You can think of an Othermill as the opposite of a 3-D printer. Instead of building up objects from raw materials, Othermills create objects by cutting away a larger block of material into something smaller. They’re like tiny robotic sculptors, similar to the artists who chisel away at a big block of marble until it becomes a work of art.
Like home 3-D printers, however, Othermills are made to fit on a tabletop. And they’ve gone on sale this week, so just as with 3-D printers, you can now buy one.
One Othermill machine costs $2,200. It carves materials that are softer than its cutting instruments, including certain woods and plastics, printed circuit boards, and certain metals like brass, copper, and aluminum. The machine has a precision of one one-thousandth of an inch (about 0.02 millimeters) and works faster than 3-D printers do. Users load programs into the Othermill in popular file formats, which are listed on the Othermill website.

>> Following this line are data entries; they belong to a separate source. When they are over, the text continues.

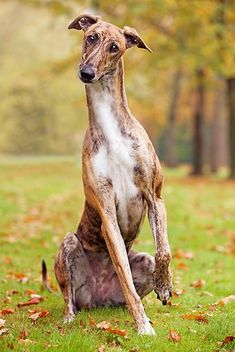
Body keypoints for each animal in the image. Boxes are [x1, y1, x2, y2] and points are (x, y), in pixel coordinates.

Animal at [54, 14, 173, 336]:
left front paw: (165, 286)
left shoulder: (154, 197)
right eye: (91, 38)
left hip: (142, 261)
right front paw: (143, 327)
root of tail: (98, 300)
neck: (111, 130)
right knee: (70, 296)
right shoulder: (106, 211)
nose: (86, 72)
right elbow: (123, 270)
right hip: (68, 246)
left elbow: (164, 251)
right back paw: (70, 317)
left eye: (115, 47)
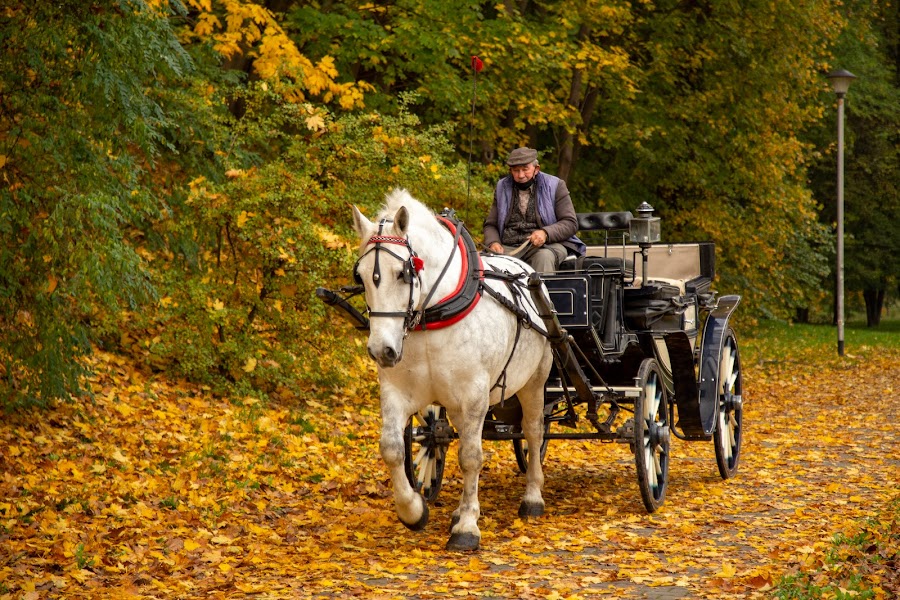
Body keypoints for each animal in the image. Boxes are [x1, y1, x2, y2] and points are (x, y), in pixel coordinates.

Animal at [354, 190, 556, 552]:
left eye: (403, 273)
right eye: (360, 276)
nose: (381, 350)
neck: (435, 313)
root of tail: (526, 268)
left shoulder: (474, 395)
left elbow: (471, 457)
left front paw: (467, 528)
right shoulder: (398, 391)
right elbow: (392, 448)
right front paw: (413, 510)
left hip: (534, 381)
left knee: (533, 432)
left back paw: (532, 497)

What can you make with all that? In a press release, Othermill’s manufacturer, a San Francisco-based startup called Other Machine Co., talks about letting small businesses prototype electronics quickly. Meanwhile, Other Machine Co.’s Instructables profile has some more whimsical suggestions. There’s a Halloween stamp kit, a tiny synth that makes eight-bit music, and a light-up necklace cut from circuit boards. You could potentially incorporate all of these at once into your Halloween costume.

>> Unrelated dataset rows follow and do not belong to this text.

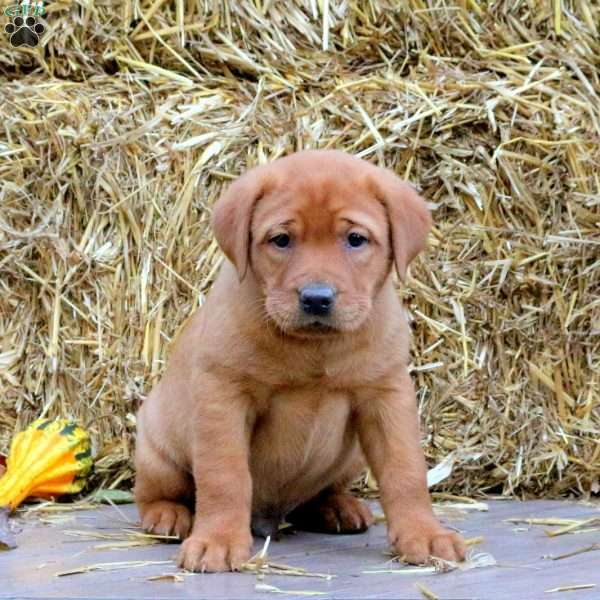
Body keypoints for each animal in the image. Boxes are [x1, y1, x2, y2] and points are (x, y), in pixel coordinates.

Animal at [134, 150, 466, 572]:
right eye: (281, 240)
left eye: (355, 239)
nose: (316, 298)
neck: (315, 348)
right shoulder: (222, 397)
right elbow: (224, 476)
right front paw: (217, 540)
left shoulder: (387, 397)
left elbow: (405, 471)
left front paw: (424, 534)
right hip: (157, 450)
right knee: (156, 492)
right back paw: (168, 515)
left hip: (351, 457)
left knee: (321, 494)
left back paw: (337, 507)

The Othermill isn’t the only tabletop “3-D cutter” you can buy. In March, Make magazine listed a few other options, including both commercially available carving machines and machines that are still Kickstarter projects. Othermill itself began as a Kickstarter project last year and only finished shipping products to its backers last month, the company reports. Now it’s up and manufacturing for all customers.